From Lust Till Dawn (From Dust Till Dawn) : Zombie slasher türünün, pornodaki teen slashera uyarlanmış hali. Girdiği bir gece kulübünde bir kadının ayağından şarap içtiği an azgınlığını körükleyemeyen Tarantor o azgınlıkla birlikte tüm gece kulübündekilerin üstünden gelebileceğini söyler. Yalnız Tarantor’un tadına bir bakan bi daha istemektedir. Bu sebepten ötürü Tarator işini gördüklerini, bir daha istemesin diye öldürür ve iflahı kesilse de hepsinin icabına bakar. Ortalık da bayağı leş kokmuştur hani.

Bir sinefil için tabi ki izleyeceği filmler hiçbir zaman bitmez. Ama diğer filmlere geçmeden önce ilk olarak bu klasikleri izlemenizi, daha sonra da daha spesifik zevklere hitap eden Blair Bitch Project, Nirvanal, Reservoir Cocks, Black Hawk Up, Pump Friction, The Empire Stikes From the Back, The Italian Blowjob, Breakfast on Tiffany, The Sexorcist, Cream Theater, One Blew Over the Cuckoo’s Breast, Fun With Jane’s Dick, Lock Cock and Two Smoking Bimbos ve 2001 : Big Bust Odyysey isimli filmleri izlemenizi öneririm.

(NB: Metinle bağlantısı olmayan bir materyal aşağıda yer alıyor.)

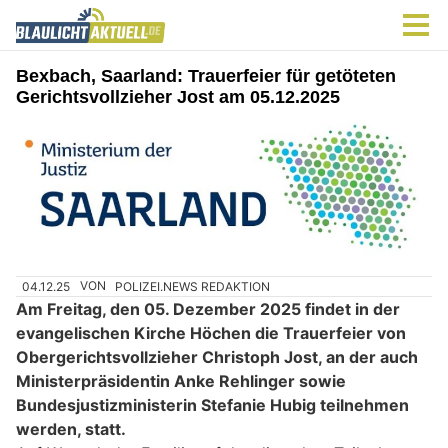
Bexbach, Saarland: Trauerfeier für getöteten
Gerichtsvollzieher Jost am 05.12.2025
04.12.25
VON
POLIZEI.NEWS REDAKTION
Am Freitag, den 05. Dezember 2025 findet in der
evangelischen Kirche Höchen die Trauerfeier von
Obergerichtsvollzieher Christoph Jost, an der auch
Ministerpräsidentin Anke Rehlinger sowie
Bundesjustizministerin Stefanie Hubig teilnehmen
werden, statt.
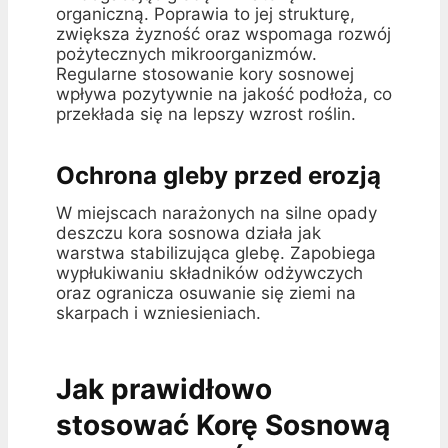
organiczną. Poprawia to jej strukturę,
zwiększa żyzność oraz wspomaga rozwój
pożytecznych mikroorganizmów.
Regularne stosowanie kory sosnowej
wpływa pozytywnie na jakość podłoża, co
przekłada się na lepszy wzrost roślin.
Ochrona gleby przed erozją
W miejscach narażonych na silne opady
deszczu kora sosnowa działa jak
warstwa stabilizująca glebę. Zapobiega
wypłukiwaniu składników odżywczych
oraz ogranicza osuwanie się ziemi na
skarpach i wzniesieniach.
Jak prawidłowo
stosować Korę Sosnową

Zaten siz o filmleri izleyip filmografinizi geliştirene kadar ben bu filmler hakkında da topluca bir kritik yapmayı düşünüyorum. Unutmayın, filmler bilinçsiz izlendiği zaman katkısından çok zararı dokunur.

Yazı bittiğinde “Joe Satriani – Andalusia” çalıyordu.